Global pharma giant Merck is still suffering the lingering effects of falling victim to the global Petya/NotPetya attack that devastated industries around the globe in June 2017.
In its third-quarter financial results, Merck reported that its sales were down by about $240 million after borrowing the GARDISIL vaccine from the U.S. Centers for Disease Control.
[Also: Petya cyberattack halts Merck production, hurts profits]
The company experienced a temporary production shutdown after falling victim to Petya and didn’t have enough in stock to meet the overall higher demand than was planned.
Further, Merck’s revenue took a hit of about $135 million in lost sales in some markets, which was directly related to the cyberattack. The company notified the public that it expected these losses in an August filing with the U.S. Securities and Exchange Commission.
Sales during the quarter compared to last year were also down by about $150 million due to the timing of shipments.

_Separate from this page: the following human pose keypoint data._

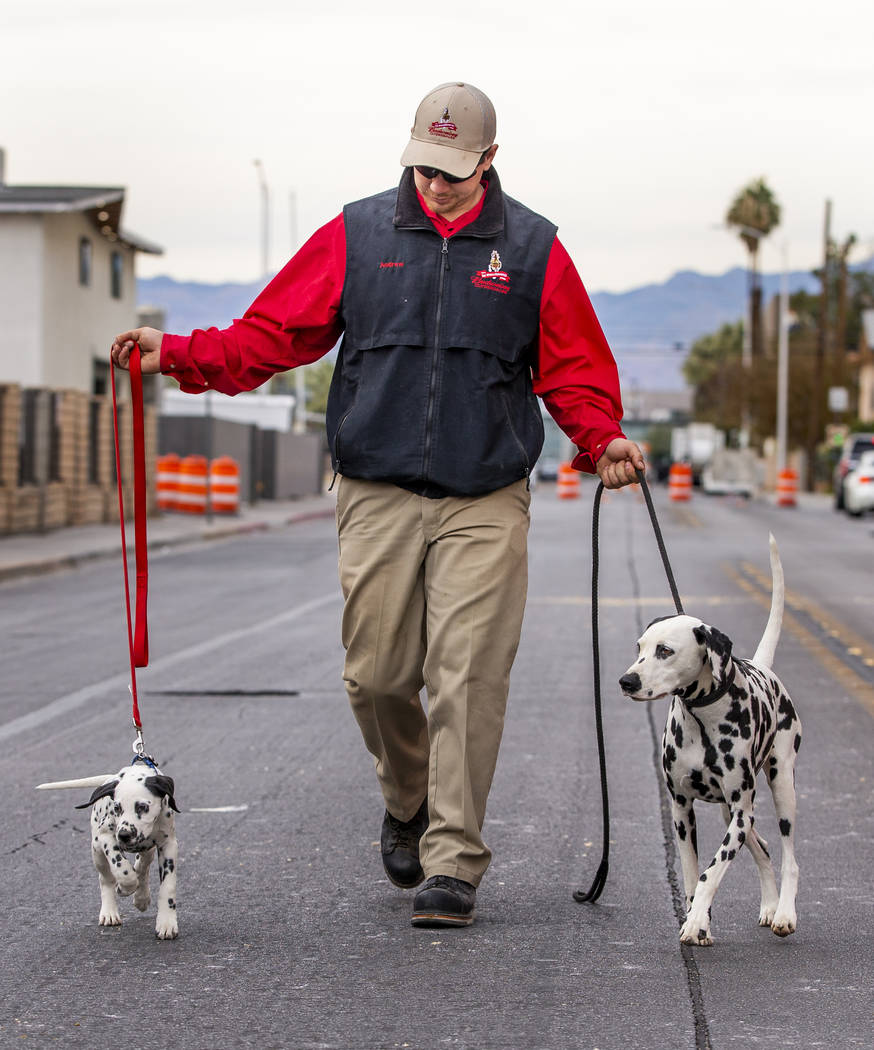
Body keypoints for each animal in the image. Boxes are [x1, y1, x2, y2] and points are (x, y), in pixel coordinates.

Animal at [37, 760, 179, 940]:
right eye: (117, 808)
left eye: (142, 806)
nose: (124, 835)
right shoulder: (106, 838)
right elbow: (123, 870)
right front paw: (125, 887)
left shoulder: (168, 845)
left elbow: (167, 886)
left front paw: (166, 923)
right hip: (97, 853)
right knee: (106, 879)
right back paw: (110, 911)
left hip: (147, 849)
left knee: (143, 865)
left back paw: (142, 897)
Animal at [621, 537, 798, 949]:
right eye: (640, 646)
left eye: (665, 650)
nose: (627, 681)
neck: (704, 719)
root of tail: (764, 667)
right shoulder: (682, 810)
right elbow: (691, 874)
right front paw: (695, 918)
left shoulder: (740, 814)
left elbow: (710, 873)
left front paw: (698, 920)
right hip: (732, 812)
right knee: (764, 849)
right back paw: (769, 906)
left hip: (780, 788)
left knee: (789, 855)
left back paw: (784, 913)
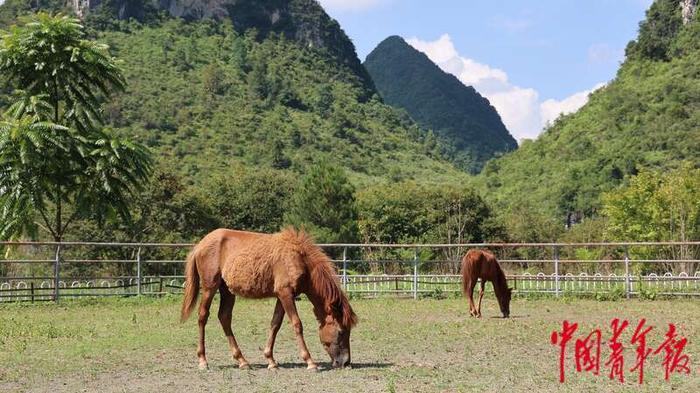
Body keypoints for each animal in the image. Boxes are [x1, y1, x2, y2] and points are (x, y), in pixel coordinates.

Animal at [180, 227, 358, 370]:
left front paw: (271, 360)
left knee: (224, 317)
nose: (346, 362)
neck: (299, 258)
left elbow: (275, 324)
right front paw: (310, 362)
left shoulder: (283, 296)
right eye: (341, 331)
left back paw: (242, 361)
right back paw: (203, 360)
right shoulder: (285, 293)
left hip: (227, 291)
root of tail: (199, 245)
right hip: (209, 287)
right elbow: (297, 324)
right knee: (203, 316)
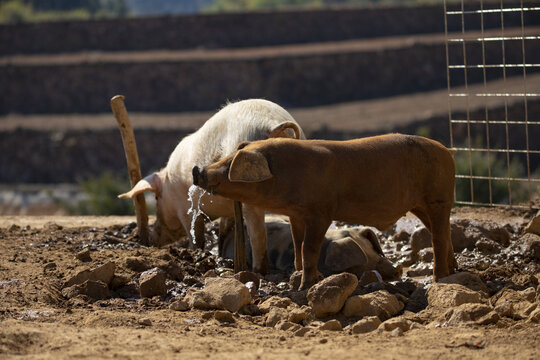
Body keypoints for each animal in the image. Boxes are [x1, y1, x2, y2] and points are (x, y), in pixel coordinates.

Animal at [119, 98, 304, 272]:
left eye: (157, 198)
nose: (153, 240)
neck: (169, 185)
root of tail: (273, 124)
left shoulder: (185, 209)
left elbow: (196, 235)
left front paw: (194, 252)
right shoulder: (228, 212)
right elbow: (224, 230)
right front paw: (221, 253)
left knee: (258, 238)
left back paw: (257, 271)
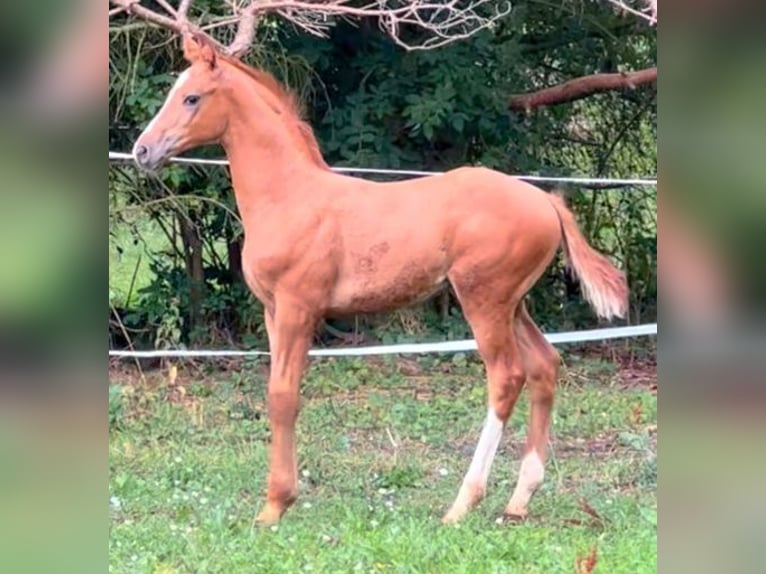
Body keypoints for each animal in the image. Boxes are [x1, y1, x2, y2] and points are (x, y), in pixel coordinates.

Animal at [134, 31, 632, 528]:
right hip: (514, 304)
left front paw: (274, 505)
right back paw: (519, 499)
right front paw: (281, 498)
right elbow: (280, 395)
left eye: (192, 97)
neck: (290, 197)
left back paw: (462, 503)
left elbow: (283, 397)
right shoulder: (273, 311)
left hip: (484, 301)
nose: (143, 150)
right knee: (545, 365)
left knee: (506, 377)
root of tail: (546, 201)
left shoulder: (299, 308)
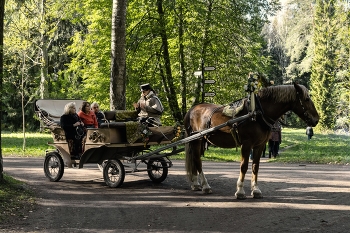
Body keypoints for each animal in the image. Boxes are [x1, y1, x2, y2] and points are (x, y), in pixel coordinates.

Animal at [185, 82, 318, 198]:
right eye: (306, 99)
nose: (316, 119)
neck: (257, 113)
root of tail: (193, 109)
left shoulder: (260, 145)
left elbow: (255, 166)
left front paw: (256, 190)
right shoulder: (246, 144)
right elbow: (244, 166)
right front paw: (240, 191)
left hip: (199, 140)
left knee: (195, 160)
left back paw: (195, 183)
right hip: (196, 140)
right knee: (197, 161)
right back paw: (205, 186)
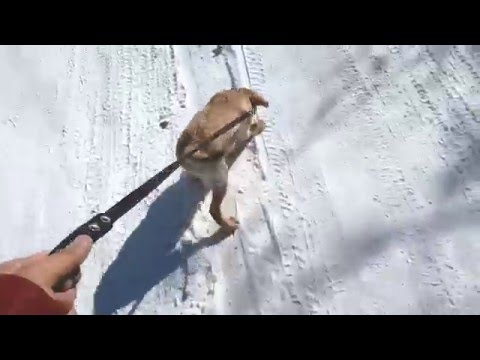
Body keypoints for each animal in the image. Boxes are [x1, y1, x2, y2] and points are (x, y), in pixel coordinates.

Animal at [175, 87, 268, 233]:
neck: (239, 94)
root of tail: (189, 151)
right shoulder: (243, 130)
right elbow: (250, 131)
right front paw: (260, 125)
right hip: (222, 177)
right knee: (214, 210)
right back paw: (229, 225)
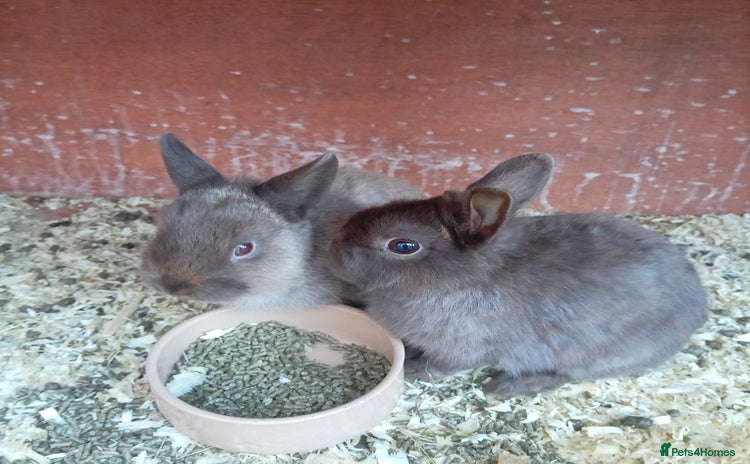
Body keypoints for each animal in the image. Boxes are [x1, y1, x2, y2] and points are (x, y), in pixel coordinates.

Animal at [328, 152, 709, 396]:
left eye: (403, 246)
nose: (334, 247)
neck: (461, 276)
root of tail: (698, 310)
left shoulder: (463, 346)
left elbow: (444, 366)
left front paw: (413, 370)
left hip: (591, 355)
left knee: (564, 375)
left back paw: (506, 387)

Global sales were $10.3 billion for the quarter — a 2 percent decrease from 2016.
The gross GAAP margin was 68.3 percent for the quarter, compared to 67.6 percent in the third-quarter in 2016. The increase was caused by favorable effects of products, but offset by the cost of the cyberattacks.
The non-GAAP gross margin was 76 percent for the third-quarter — up from 75.3 percent in 2016.
Merck was one of the many global corporations impacted by the Petya wiper malware. The virus displayed as a standard ransomware attack, but it soon became clear that Petya’s purpose was to lock victims out of their systems and destroy the data.
One health system victim had to replace its entire network after falling victim, while FedEx and others have admitted the virus wreaked permanent damage to its system.